Required work: Look through the records below, and copy out every line that holds the string "planes".
══ Task input
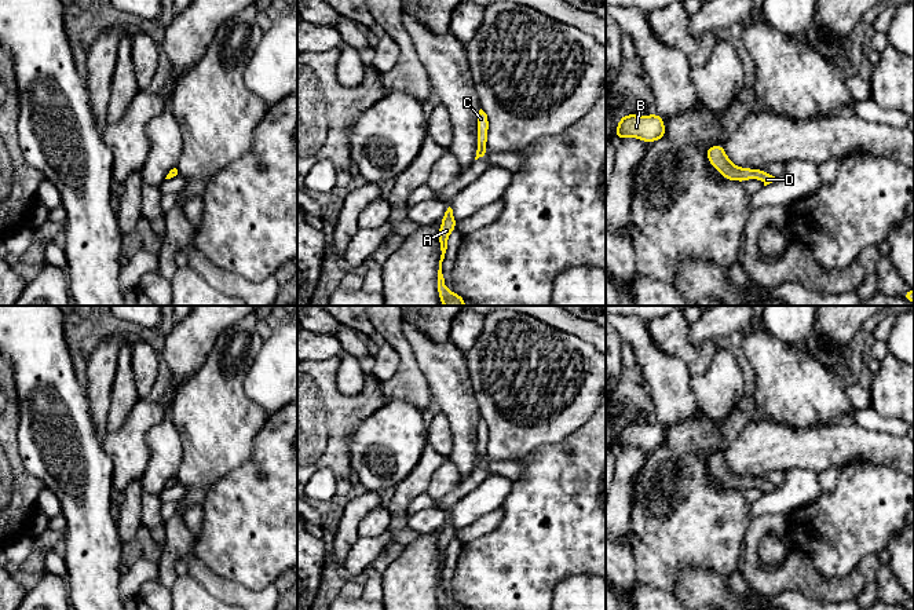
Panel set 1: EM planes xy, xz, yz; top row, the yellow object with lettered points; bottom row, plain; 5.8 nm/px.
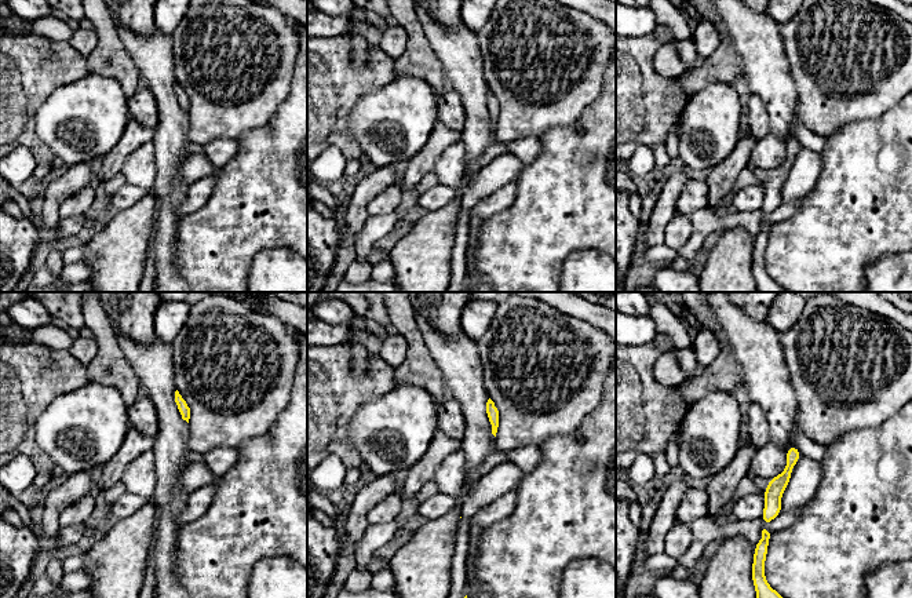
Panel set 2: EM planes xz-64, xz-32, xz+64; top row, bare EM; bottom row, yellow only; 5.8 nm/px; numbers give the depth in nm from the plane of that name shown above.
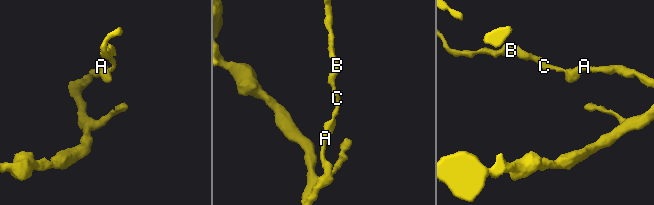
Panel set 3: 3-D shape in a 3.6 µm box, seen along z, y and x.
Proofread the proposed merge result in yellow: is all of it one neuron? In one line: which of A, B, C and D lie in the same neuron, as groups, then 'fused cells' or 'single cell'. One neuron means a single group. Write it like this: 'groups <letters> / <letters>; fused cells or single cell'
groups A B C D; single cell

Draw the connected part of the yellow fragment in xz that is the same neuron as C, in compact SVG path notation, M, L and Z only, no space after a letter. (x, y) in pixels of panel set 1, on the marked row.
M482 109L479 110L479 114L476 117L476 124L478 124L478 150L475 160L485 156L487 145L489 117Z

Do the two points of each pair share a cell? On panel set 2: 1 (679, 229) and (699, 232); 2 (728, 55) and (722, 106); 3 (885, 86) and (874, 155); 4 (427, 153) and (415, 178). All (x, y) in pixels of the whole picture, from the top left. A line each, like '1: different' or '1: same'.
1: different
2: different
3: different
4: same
════
Task result:
Panel set 1: EM planes xy, xz, yz; top row, the yellow object with lettered points; bottom row, plain; 5.8 nm/px.
Panel set 2: EM planes xz-64, xz-32, xz+64; top row, bare EM; bottom row, yellow only; 5.8 nm/px; numbers give the depth in nm from the plane of that name shown above.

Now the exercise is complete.